*** DATASET EXCERPTS ***
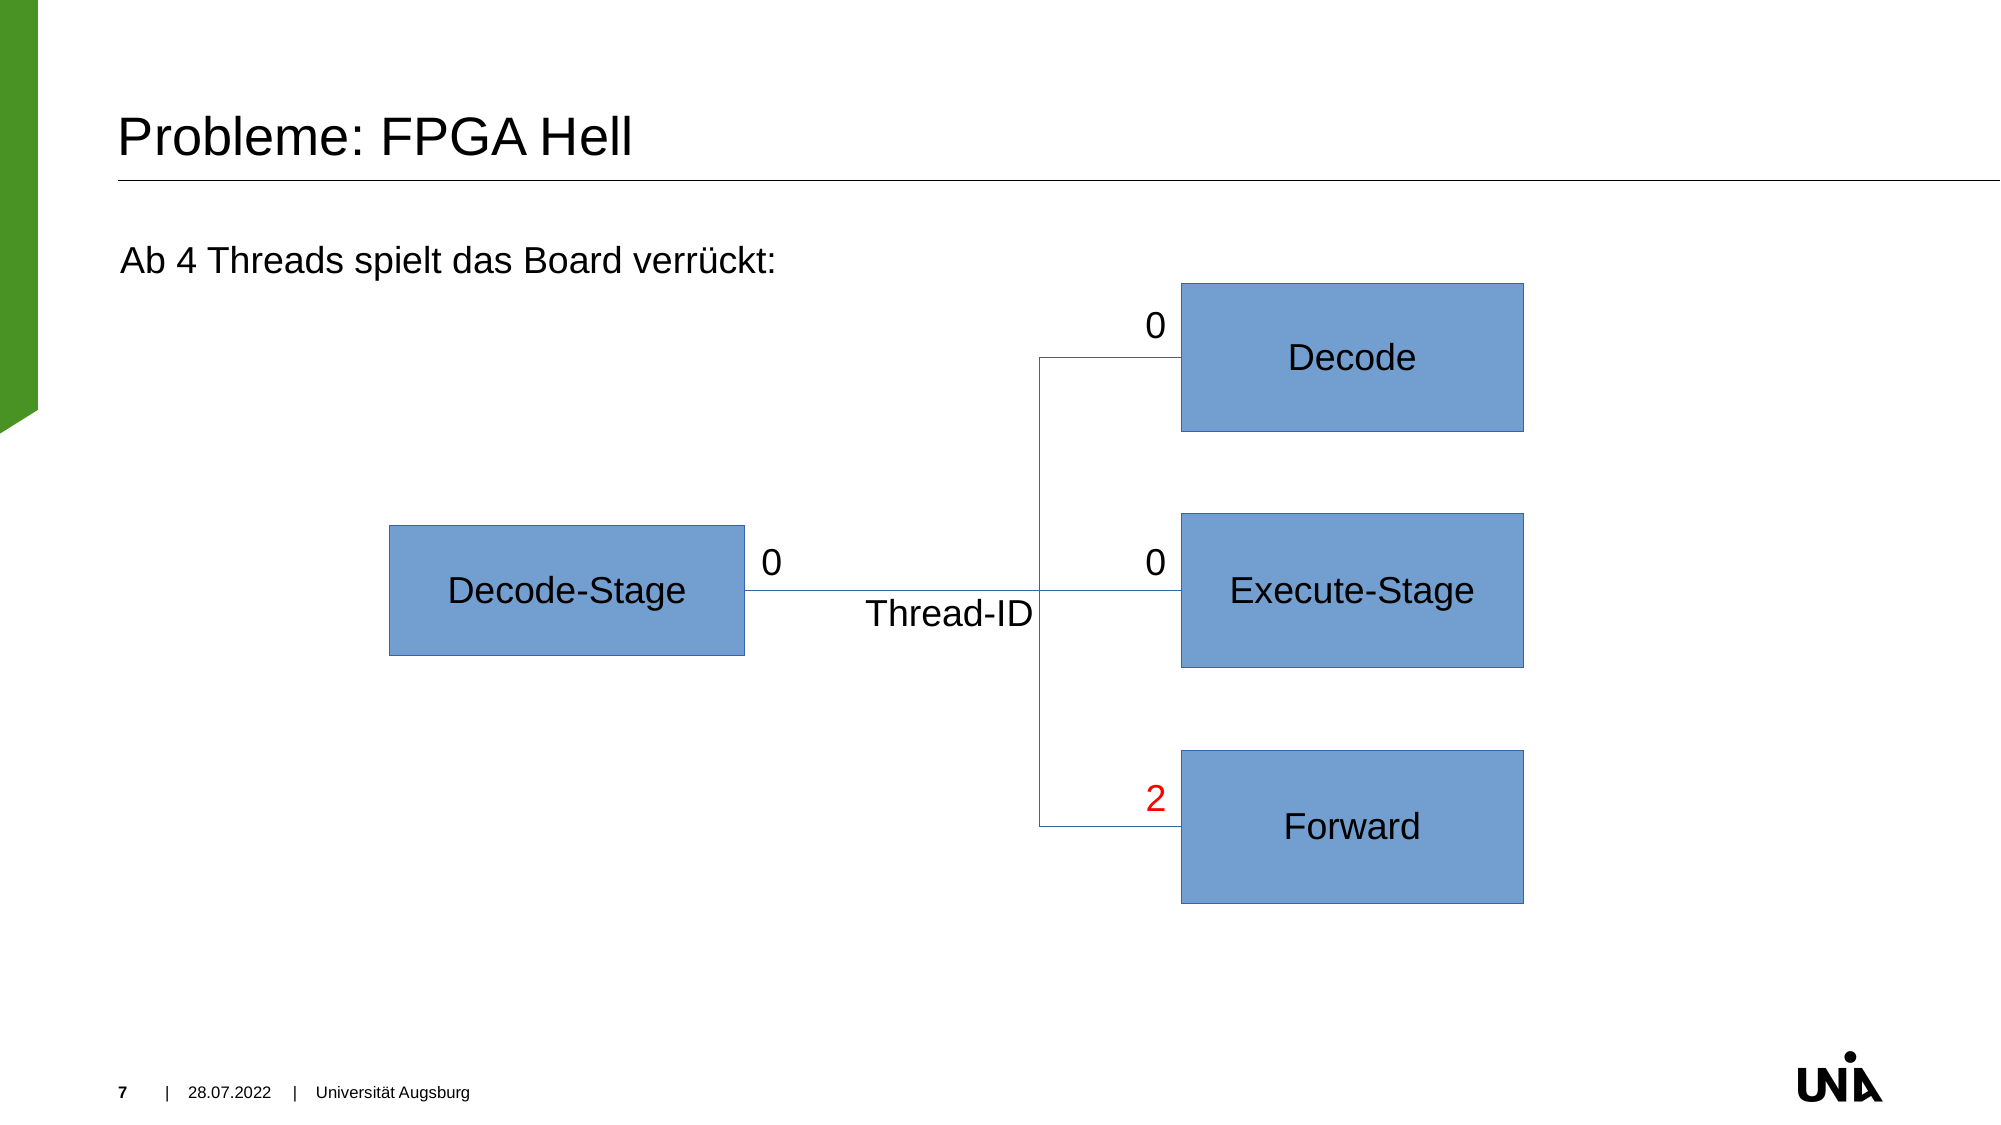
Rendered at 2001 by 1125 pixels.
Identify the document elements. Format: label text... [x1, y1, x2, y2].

text_box 0 [746, 533, 798, 591]
text_box 2 [1130, 769, 1182, 827]
text_box Forward [1181, 750, 1524, 904]
text_box Execute-Stage [1181, 513, 1524, 668]
text_box Decode-Stage [389, 525, 745, 656]
picture [1798, 1051, 1883, 1102]
title Probleme: FPGA Hell [117, 0, 1882, 167]
list Ab 4 Threads spielt das Board verrückt: [118, 236, 1883, 1037]
text_box Thread-ID [850, 584, 1049, 642]
text_box Decode [1181, 283, 1524, 432]
slide_number <Foliennummer> [118, 1066, 171, 1102]
text_box 0 [1130, 533, 1182, 591]
text_box 0 [1130, 297, 1182, 355]
footer | Universität Augsburg [292, 1066, 1490, 1102]
slide_number | 28.07.2022 [171, 1066, 292, 1102]
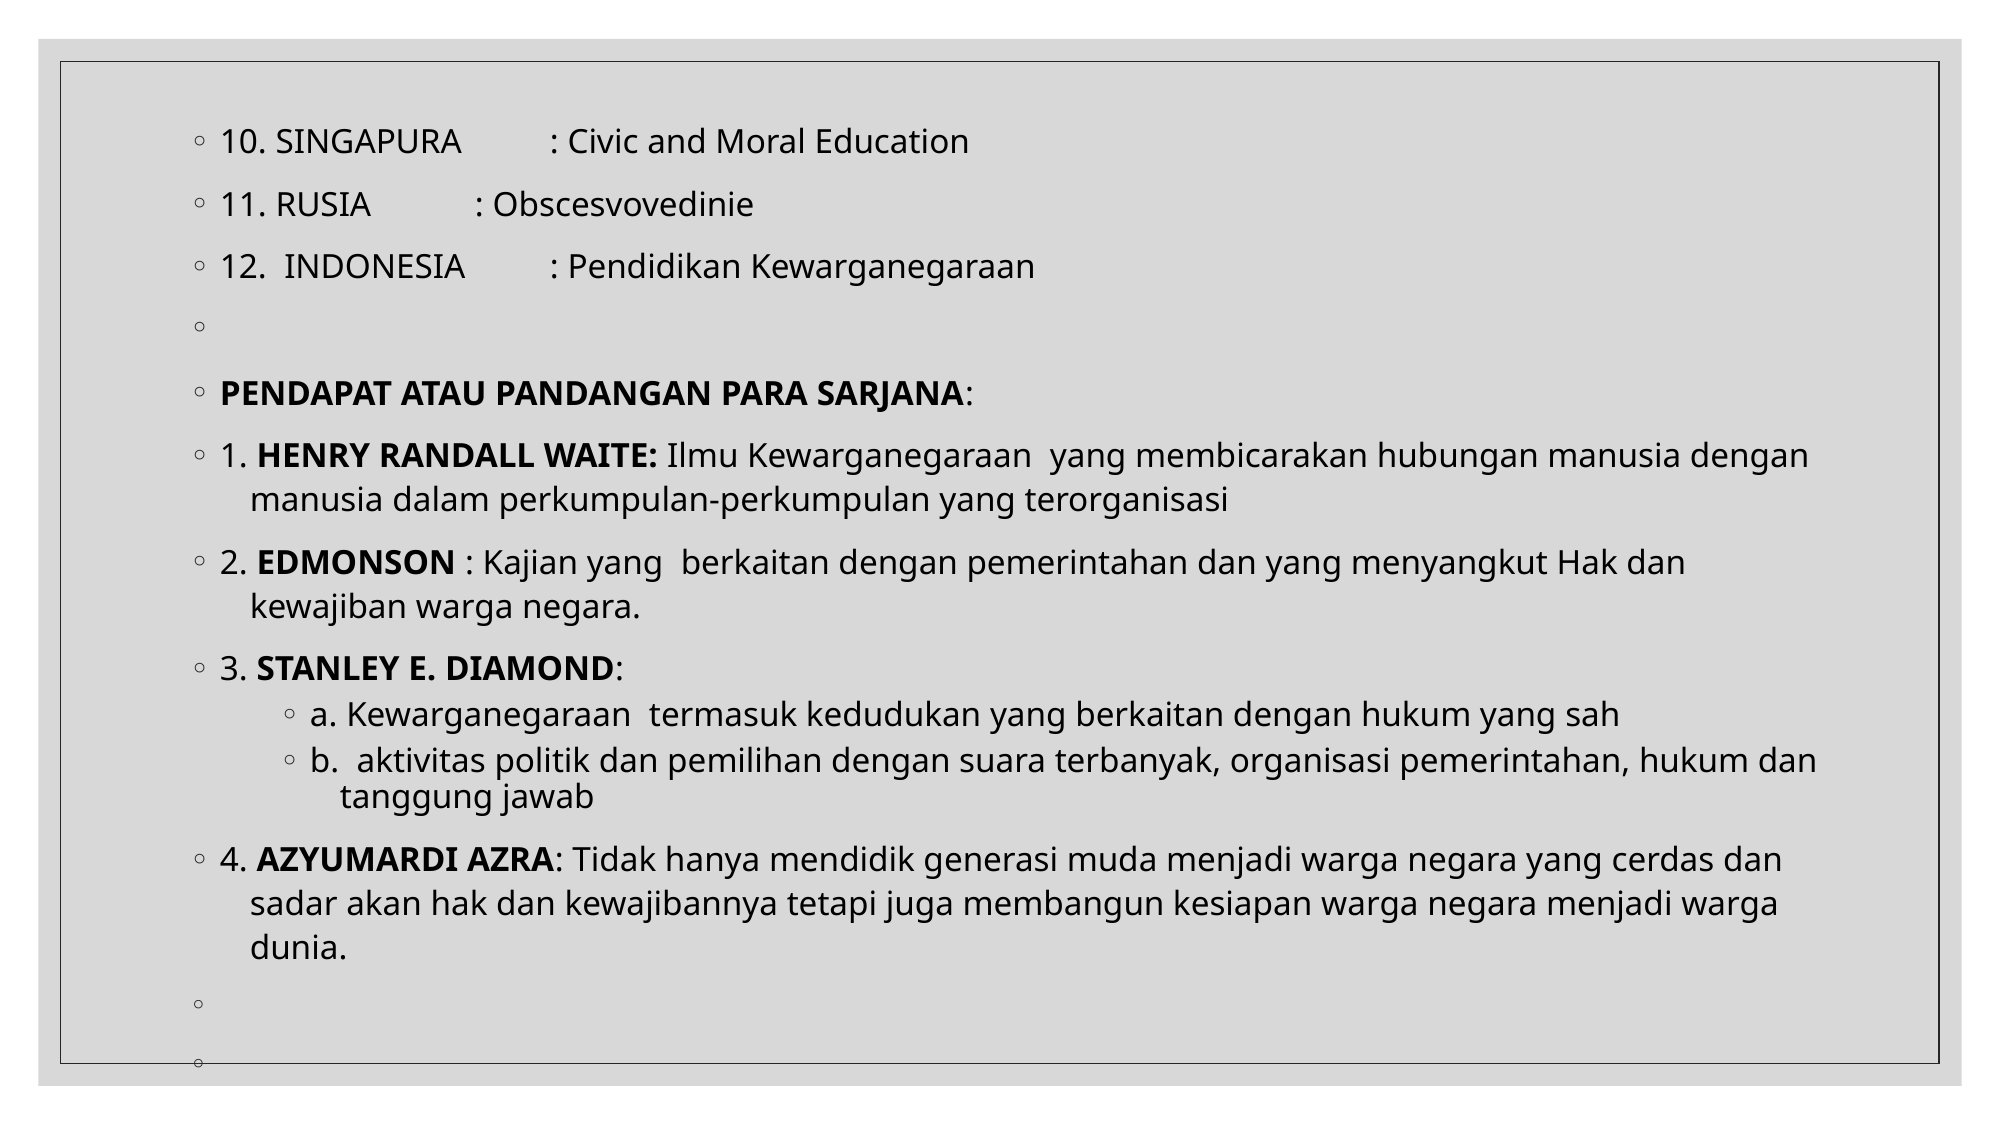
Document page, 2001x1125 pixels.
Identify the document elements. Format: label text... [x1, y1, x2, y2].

list 10. SINGAPURA : Civic and Moral Education 11. RUSIA : Obscesvovedinie 12. INDONESIA : Pendidikan Kewarganegaraan PENDAPAT ATAU PANDANGAN PARA SARJANA: 1. HENRY RANDALL WAITE: Ilmu Kewarganegaraan yang membicarakan hubungan manusia dengan manusia dalam perkumpulan-perkumpulan yang terorganisasi 2. EDMONSON : Kajian yang berkaitan dengan pemerintahan dan yang menyangkut Hak dan kewajiban warga negara. 3. STANLEY E. DIAMOND: a. Kewarganegaraan termasuk kedudukan yang berkaitan dengan hukum yang sah b. aktivitas politik dan pemilihan dengan suara terbanyak, organisasi pemerintahan, hukum dan tanggung jawab 4. AZYUMARDI AZRA: Tidak hanya mendidik generasi muda menjadi warga negara yang cerdas dan sadar akan hak dan kewajibannya tetapi juga membangun kesiapan warga negara menjadi warga dunia. [174, 108, 1869, 977]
***
WHAT TO WORK ON:
Rewrite every line of the records above as a single numbered list, skipping blank lines and leaving the pictures out.

RESPONSE FOR THIS EXERCISE:
1. Rendered at 2001 by 1125 pixels.
2. Identify the document elements. Format: label text... [x1, y1, x2, y2].
3. text_box 0 [746, 533, 798, 591]
4. text_box 2 [1130, 769, 1182, 827]
5. text_box Forward [1181, 750, 1524, 904]
6. text_box Execute-Stage [1181, 513, 1524, 668]
7. text_box Decode-Stage [389, 525, 745, 656]
8. picture [1798, 1051, 1883, 1102]
9. title Probleme: FPGA Hell [117, 0, 1882, 167]
10. list Ab 4 Threads spielt das Board verrückt: [118, 236, 1883, 1037]
11. text_box Thread-ID [850, 584, 1049, 642]
12. text_box Decode [1181, 283, 1524, 432]
13. slide_number <Foliennummer> [118, 1066, 171, 1102]
14. text_box 0 [1130, 533, 1182, 591]
15. text_box 0 [1130, 297, 1182, 355]
16. footer | Universität Augsburg [292, 1066, 1490, 1102]
17. slide_number | 28.07.2022 [171, 1066, 292, 1102]
18. Document page, 2001x1125 pixels.
19. Identify the document elements. Format: label text... [x1, y1, x2, y2].
20. list 10. SINGAPURA : Civic and Moral Education 11. RUSIA : Obscesvovedinie 12. INDONESIA : Pendidikan Kewarganegaraan PENDAPAT ATAU PANDANGAN PARA SARJANA: 1. HENRY RANDALL WAITE: Ilmu Kewarganegaraan yang membicarakan hubungan manusia dengan manusia dalam perkumpulan-perkumpulan yang terorganisasi 2. EDMONSON : Kajian yang berkaitan dengan pemerintahan dan yang menyangkut Hak dan kewajiban warga negara. 3. STANLEY E. DIAMOND: a. Kewarganegaraan termasuk kedudukan yang berkaitan dengan hukum yang sah b. aktivitas politik dan pemilihan dengan suara terbanyak, organisasi pemerintahan, hukum dan tanggung jawab 4. AZYUMARDI AZRA: Tidak hanya mendidik generasi muda menjadi warga negara yang cerdas dan sadar akan hak dan kewajibannya tetapi juga membangun kesiapan warga negara menjadi warga dunia. [174, 108, 1869, 977]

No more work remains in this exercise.